The vinyl lunchbox was a trend that was as short-lived. Described by an industry insider as "a piece of shower curtain plastic, heat-sealed over cardboard," the vinyls were usually colored pink and aimed at girls.

The Barbie line did well, as did a Beatles box and a generic called "Bobbie Soxer," but their bad designs and lack of durability sunk vinyls pretty quickly.

Relatively few have survived to our time.

Decline & Fall

Lunchboxes had had a good run, selling about 120 million between 1950 and 1970, but the box boom couldn't last. ADCO stopped making in 1956; Universal in 1963; Ohio Arts in 1985 What happened?

Blame it on kids, who came up with other status symbols to beg their parents for. Blame it on manufactures who in 1972 began switching to plastic molded--inferior in every aesthetic way to metal-- to cut manufacturing costs. And blame it on crusading mothers and pandering legislators who began passing legislation to ban metal as dangerous assault weapons. The last metal lunch box of the Steel Age, fittingly depicted that hailed conking hero, Rambo. That was in 1987.

Even with plastics, Aladdin announced that it was giving up the lunch box business completely in 1998, leaving only Thermos standing tall. And yet....

Lunchbox Redux

Despite the "death" of quality, they're slowly coming back. Thermos slipped a few metal boxes into their lunch lines last season, and if you take a look around department stores and gift shops, you might just find some neo-nostalgia metal boxes by little-known names like the candy-filled, made-in-China boxes of American Specialty Confections: Some are reissues of classic designs of the past, others are new but with a retro look.

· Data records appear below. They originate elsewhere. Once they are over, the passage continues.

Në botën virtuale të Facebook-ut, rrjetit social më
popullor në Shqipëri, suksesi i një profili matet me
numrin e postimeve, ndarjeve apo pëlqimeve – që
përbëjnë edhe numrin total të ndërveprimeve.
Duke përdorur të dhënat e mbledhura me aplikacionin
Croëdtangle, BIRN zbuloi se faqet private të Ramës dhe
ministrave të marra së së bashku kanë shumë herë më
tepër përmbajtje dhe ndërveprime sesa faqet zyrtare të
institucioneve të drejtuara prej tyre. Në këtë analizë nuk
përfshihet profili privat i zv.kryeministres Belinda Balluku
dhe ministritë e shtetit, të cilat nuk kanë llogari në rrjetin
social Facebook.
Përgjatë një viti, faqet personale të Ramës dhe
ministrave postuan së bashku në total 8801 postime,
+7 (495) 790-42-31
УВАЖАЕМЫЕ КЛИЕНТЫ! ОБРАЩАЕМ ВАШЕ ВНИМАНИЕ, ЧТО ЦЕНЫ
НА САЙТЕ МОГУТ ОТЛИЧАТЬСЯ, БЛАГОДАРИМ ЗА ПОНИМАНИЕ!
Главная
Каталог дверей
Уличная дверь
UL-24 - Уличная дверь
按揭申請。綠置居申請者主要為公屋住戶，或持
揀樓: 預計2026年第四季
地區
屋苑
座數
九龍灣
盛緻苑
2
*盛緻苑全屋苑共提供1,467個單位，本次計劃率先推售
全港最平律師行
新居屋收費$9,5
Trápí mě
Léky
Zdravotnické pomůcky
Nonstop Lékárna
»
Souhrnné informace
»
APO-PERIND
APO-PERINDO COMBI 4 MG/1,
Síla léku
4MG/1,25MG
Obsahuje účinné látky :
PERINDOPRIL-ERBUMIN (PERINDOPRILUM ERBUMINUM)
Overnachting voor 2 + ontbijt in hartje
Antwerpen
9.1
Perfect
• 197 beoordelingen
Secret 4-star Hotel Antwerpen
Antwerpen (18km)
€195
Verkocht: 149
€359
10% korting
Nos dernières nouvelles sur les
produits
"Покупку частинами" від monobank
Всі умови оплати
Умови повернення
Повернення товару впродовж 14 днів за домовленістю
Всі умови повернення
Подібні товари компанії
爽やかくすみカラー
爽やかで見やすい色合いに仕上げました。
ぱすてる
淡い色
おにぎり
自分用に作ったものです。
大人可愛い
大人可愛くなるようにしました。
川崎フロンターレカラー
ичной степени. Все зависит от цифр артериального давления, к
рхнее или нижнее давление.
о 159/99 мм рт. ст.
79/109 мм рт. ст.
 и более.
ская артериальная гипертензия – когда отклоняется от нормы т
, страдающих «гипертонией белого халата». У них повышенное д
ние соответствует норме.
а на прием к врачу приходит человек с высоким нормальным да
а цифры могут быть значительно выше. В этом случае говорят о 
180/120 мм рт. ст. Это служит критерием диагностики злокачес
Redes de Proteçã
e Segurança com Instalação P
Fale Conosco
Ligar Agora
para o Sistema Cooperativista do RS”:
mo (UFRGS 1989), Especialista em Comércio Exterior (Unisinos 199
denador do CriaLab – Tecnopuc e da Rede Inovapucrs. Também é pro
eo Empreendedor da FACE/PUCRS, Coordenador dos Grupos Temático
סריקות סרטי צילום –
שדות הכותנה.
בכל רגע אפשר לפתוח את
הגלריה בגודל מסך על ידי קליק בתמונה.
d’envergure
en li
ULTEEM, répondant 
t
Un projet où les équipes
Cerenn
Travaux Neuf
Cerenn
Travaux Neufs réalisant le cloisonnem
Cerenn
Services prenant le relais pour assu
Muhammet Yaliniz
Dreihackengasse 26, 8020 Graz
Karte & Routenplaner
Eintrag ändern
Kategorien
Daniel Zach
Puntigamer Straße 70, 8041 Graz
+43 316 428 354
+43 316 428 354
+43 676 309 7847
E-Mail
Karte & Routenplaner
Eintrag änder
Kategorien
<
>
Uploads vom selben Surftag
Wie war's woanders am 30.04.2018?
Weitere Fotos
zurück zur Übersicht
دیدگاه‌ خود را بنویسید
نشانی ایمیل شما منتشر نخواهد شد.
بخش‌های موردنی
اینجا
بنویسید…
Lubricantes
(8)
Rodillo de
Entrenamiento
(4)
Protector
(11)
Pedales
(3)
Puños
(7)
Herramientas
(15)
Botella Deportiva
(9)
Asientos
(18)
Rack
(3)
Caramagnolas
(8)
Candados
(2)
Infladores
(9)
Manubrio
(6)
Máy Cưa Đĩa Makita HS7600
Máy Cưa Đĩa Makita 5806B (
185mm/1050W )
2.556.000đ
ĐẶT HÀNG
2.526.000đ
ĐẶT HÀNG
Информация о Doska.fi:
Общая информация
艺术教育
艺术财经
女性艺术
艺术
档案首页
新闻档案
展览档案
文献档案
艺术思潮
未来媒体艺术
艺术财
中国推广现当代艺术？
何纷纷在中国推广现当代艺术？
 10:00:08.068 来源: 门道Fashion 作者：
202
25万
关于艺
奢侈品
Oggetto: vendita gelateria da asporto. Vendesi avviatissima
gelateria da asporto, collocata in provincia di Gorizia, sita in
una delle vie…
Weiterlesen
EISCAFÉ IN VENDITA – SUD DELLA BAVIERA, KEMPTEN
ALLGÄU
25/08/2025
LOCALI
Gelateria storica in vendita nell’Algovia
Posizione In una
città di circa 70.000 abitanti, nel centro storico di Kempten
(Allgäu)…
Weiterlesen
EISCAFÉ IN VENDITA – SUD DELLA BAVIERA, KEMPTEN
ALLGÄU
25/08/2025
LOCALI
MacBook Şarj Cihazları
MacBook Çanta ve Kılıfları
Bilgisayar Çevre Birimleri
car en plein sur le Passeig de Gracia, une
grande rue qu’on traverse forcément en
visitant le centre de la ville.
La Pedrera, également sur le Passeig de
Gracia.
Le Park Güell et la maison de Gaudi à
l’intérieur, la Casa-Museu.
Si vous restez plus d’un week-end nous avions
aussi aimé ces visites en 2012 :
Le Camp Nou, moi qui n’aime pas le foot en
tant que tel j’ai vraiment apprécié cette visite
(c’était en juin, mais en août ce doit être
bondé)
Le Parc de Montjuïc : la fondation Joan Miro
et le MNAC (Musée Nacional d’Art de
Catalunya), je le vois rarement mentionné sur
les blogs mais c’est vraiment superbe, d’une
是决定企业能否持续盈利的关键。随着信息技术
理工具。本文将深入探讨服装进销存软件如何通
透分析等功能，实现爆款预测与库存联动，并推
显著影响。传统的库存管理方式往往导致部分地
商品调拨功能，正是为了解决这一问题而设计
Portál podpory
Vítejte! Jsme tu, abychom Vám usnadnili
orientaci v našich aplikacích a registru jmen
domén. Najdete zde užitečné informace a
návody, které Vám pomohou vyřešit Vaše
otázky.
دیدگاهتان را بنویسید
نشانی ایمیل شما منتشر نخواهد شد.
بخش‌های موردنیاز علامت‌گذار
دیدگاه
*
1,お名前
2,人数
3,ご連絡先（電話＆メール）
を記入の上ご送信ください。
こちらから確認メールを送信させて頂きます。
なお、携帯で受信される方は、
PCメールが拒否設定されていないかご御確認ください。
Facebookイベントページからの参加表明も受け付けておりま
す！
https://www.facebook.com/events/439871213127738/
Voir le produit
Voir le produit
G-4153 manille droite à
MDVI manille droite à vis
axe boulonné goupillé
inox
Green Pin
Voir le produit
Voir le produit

The other thing is that some of the new aren't so bad. Although too many are still just a standardized plastic box with a sticker slapped on it, some of the Thermos fabric soft-sides like Minnie Mouse are colorful and fun. Or their whimsically-shaped Barbie Dream house. While the metal boxes still seem aimed squarely at aging Baby Boomers, could it be that the lunchbox as a form of popular art will rise again among elementary school trendsetters?